Scott, The Amazing Spider-Man 2 is a great kick-off to the summer blockbusters. It has everything you could want in a popcorn movie. It has great heroes, great villains, romance, and some wonderful supporting characters (who doesn’t love Sally Field as Aunt May). I give it 5 out of 5 Reels.
Peter Parker and Spider-Man have unfinished business in this film both in terms of the sins of his father and the promise he made to Gwen’s father to keep her safe. This creates a tension in the character that is played to the hilt and finally resolved for us in the end – albeit tragically. The “sins of the father” pattern is also a common theme in hero/villain stories. I give Peter and Spidey 5 Heroes out of 5.
Our duo villains underwent a complete transformation. We saw the full backstory for Electro which is so rare in any movie. We also were given the origin story for Spider-Man’s arch enemy The Green Goblin. Both had reason to feel anger toward Spider-Man and that anger turns them toward evil instead of good. However, I’m still reluctant to give them full scores. Electro was still a cartoonish villain – even though we got his full Villain’s Journey. Harry’s journey was incomplete in my mind.
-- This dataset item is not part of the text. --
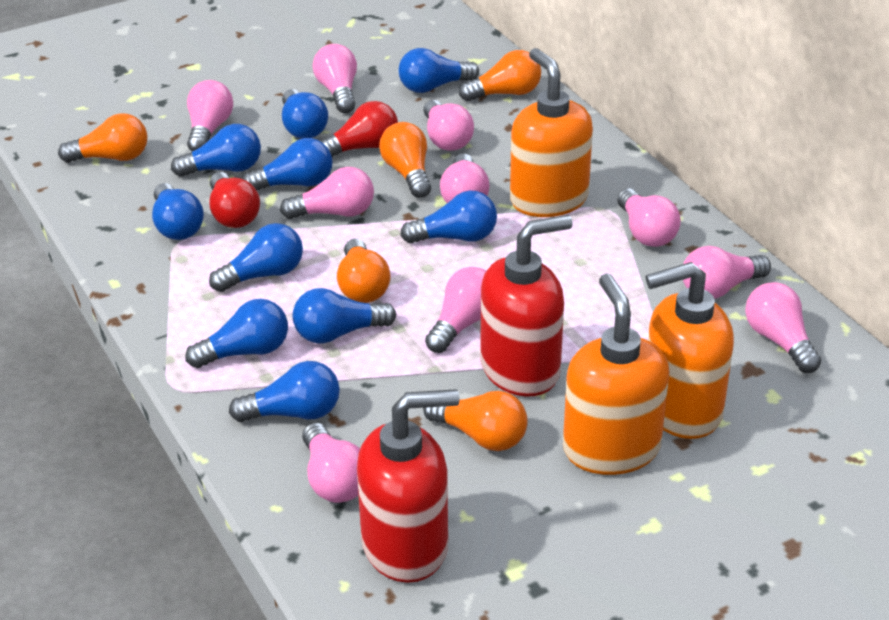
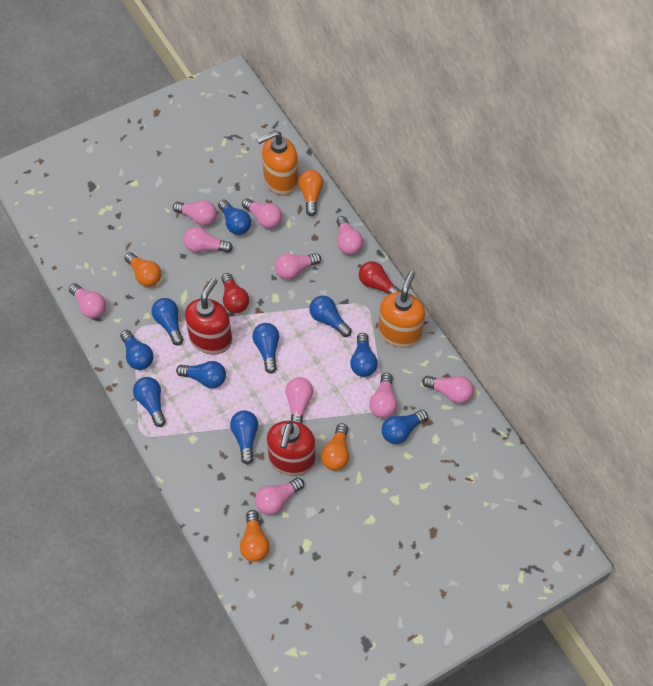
orange light bulb: 5 -> 4
orange soap dispenser: 3 -> 2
I’d like to see Harry invested in something more than just getting even with Spider-Man. I’m giving them just 4 out of 5 Villains.
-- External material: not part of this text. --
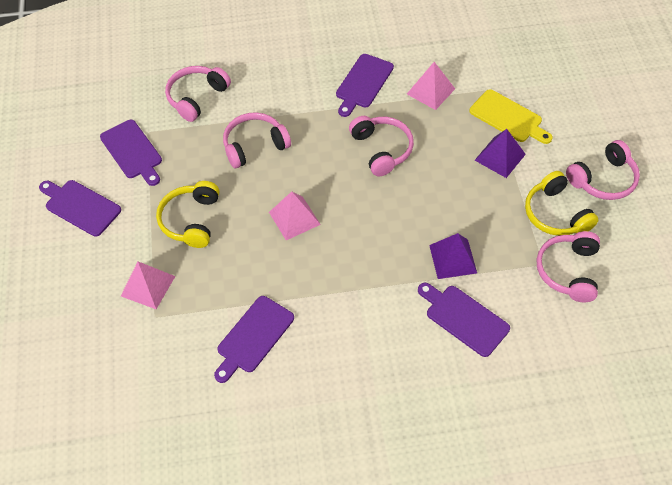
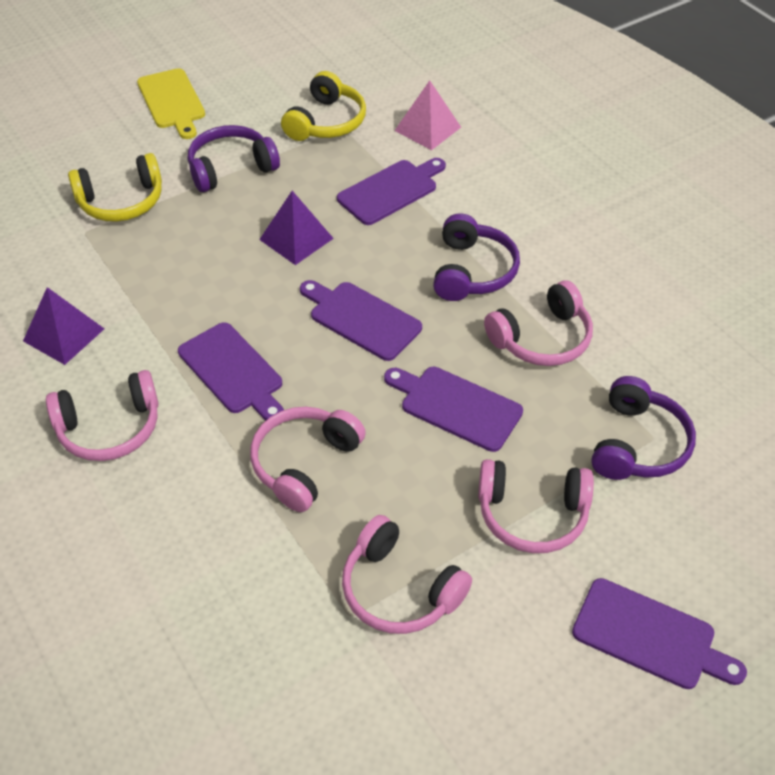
pink pyramid: 3 -> 1
purple headphones: 0 -> 3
The Amazing Spider-Man 2 isn’t an amazing movie but it is ambitious, stylish, and densely populated with memorable characters. There’s a lot going on in this movie, perhaps too much, but none of it lacks fascination and appeal. This film features a great hero, a strong and anguished love story, and a pair of richly detailed villain stories. I enjoyed this movie very much and award it 4 Reels out of 5.
Peter Parker’s heroic journey lacks a notable transformative component but the character still packs a substantial punch with the challenges he faces and the ways in which he handles those challenges. The connection between our hero and the villains he encounters is shown in vivid and effective detail. I give Parker 4 Heroes out of 5.
This movie’s villain pairing is revealed to us in full form and in fascinating detail. We are witness to the genesis of evil, at least in the Marvel universe, and what we see is consistent with current psychological research on the origins of crime and aggression. Villains either fail to transform, or as you note, Greg, they undergo a perverse transformation toward heightened self-aggrandizement and narcissistic empire-building. For an up-close look at the birth and development of villainy, I award this movie 5 Villains out of 5.